Now here are a few afterthoughts about our campervan trip through New Zealand: Our rental van, a 1975 Devon camper conversion from Classic Campers, came with the standard 1600 cc boxer engine, upgraded with an electronic ignition kit. The average fuel consumption over 2400 km was 12.7 L/100km (18.5 mpg), and we needed to refill only about 0.75L of oil (20W-50). I guess these are pretty good values for such an old engine. Below is a snapshot of the little motor. Based on the VW engine letter code AE, VW built this engine into kombis only in 1971. So it seems the original motor of our 1975 bus was at some point replaced by this AE motor. Below is also a snapshot of the beautifully minimalistic dashboard of this right hand drive T2b bus.

Our campervan and our route through the North and South Island of New Zealand.

The air-cooled 1600 cc flat four boxer engine of our van (AE motor).

Minimalistic dashboard of a 1975 VW campervan.

Travelling with a baby turned out to be more challenging than we had expected. My wife and I have been travelling in a similar VW bus for eleven years, but putting a baby in the equation made everything a bit more difficult. Admittedly, this is certainly also true for our life at home in Berlin, now with a baby. In the bus it took us some days to develop our daily routines around the little one. The driving itself was good when we timed our start with the end of her first playing phase and the beginning of her first nap. The baby capsule we got from Classic Campers was attached to the back bench via a base fixed with a 2-point-safety belt and worked well. Travelling with the baby just meant later starts in the morning, more breaks along the way for playing and feeding, and occasionally one of us travelling in the back to entertain her during longer drives. Obviously there is no separate bed room where we could put her asleep in the evening. We solved this after a few days by placing her bed onto the central kitchen block and securing it with elastic straps to the ceiling. We then built a tent-like structure around it, either from two large towels or an extra blanket, which provided her with some darkness while we had the rest of the evening for ourselves.
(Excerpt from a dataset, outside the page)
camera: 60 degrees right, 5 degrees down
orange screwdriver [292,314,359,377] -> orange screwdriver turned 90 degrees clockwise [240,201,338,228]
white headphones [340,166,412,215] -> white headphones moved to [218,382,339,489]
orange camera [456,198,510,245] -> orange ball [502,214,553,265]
Baby bed on kitchen block, fixed to the roof.

Baby bed wrapped up in mosquito netting and with towels arranged around it to keep the light out in the evening.
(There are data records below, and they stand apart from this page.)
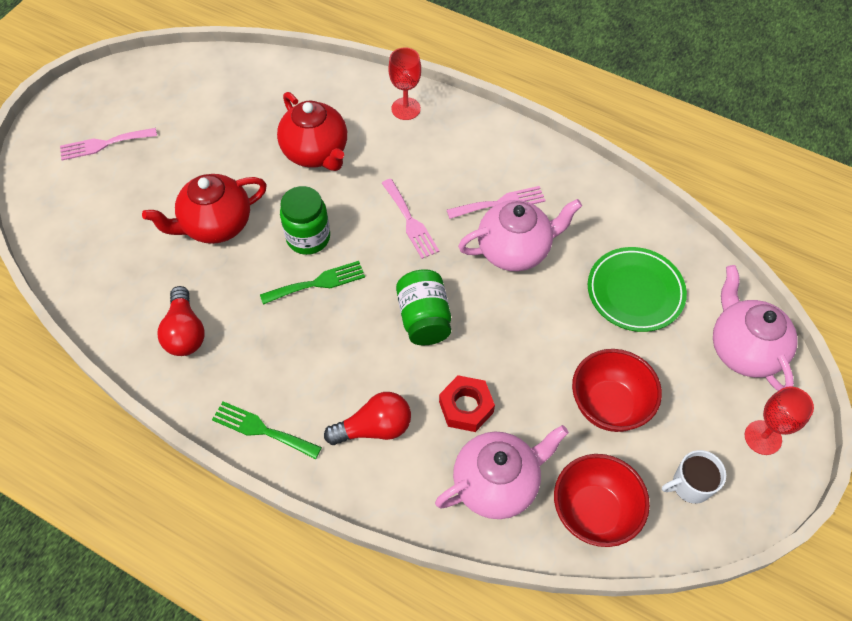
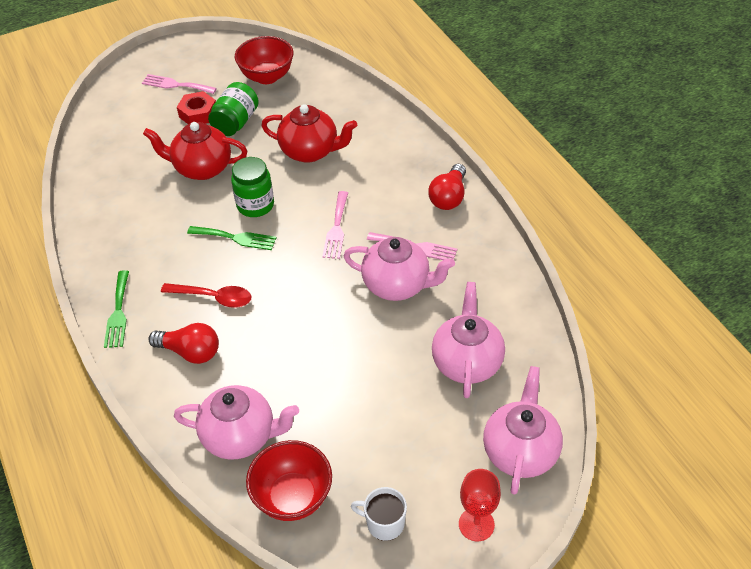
camera: 35 degrees right, 10 degrees down
red light bulb [157,286,205,356] -> red light bulb moved to [428,164,466,210]
green fork [212,401,322,459] -> green fork turned 150 degrees counterclockwise [104,270,129,348]
red teapot [277,92,347,171] -> red teapot turned 75 degrees counterclockwise [261,104,357,163]
red goblet [388,47,421,120] -> none
green jar [396,269,451,345] -> green jar moved to [208,82,259,136]
red nut [439,375,495,432] -> red nut moved to [177,91,216,124]
red bowl [572,349,662,432] -> red bowl moved to [235,36,293,84]
green plate [588,247,687,332] -> pink teapot [432,282,505,398]
none -> red spoon [161,283,252,308]

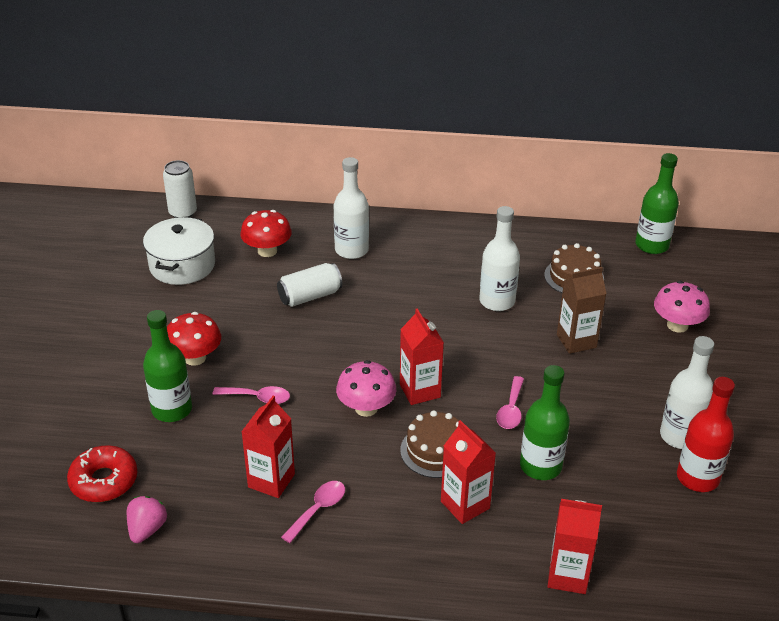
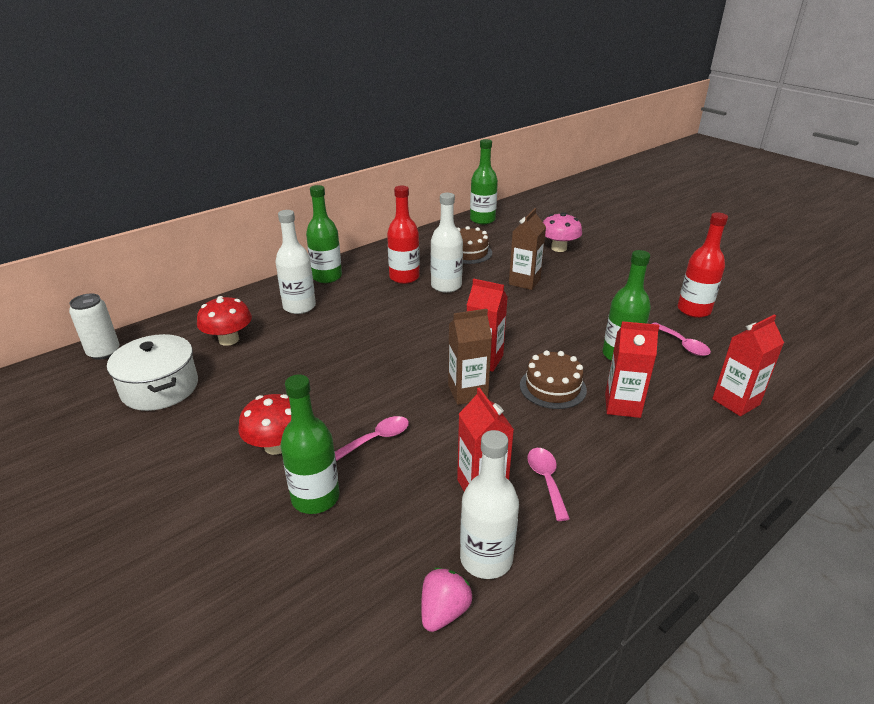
camera: 45 degrees left, 5 degrees down
red donut [67,445,138,502] -> none
pink strawberry [127,496,167,543] -> pink strawberry turned 60 degrees clockwise [421,567,472,632]
white can [277,263,342,307] -> none
pink mushroom [336,360,396,417] -> brown carton [448,309,492,405]
pink spoon [496,376,524,429] -> pink spoon moved to [652,322,711,356]
white bottle [660,336,714,449] -> white bottle moved to [460,430,519,579]
none -> green bottle [306,185,342,283]
none -> red bottle [387,186,420,284]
In retrospect, a wider bed would have been nice because the mornings usually started with the little one waking up early and having some play time with us in bed. In this particular campervan conversion, the bed was narrowed by the sink unit. The next project with Taiga Lily, our bus in Berlin, will be to fit in a similar rock-and-roll bench/bed combination and I will make sure it will span the complete width of the bus. Now it is time to get back to everyday life in Berlin – with getting back to work next Monday (though only part time till our daughter will be one, in September), and with getting back to our bus, Taiga Lily, and the next steps towards making her a functional camping vehicle.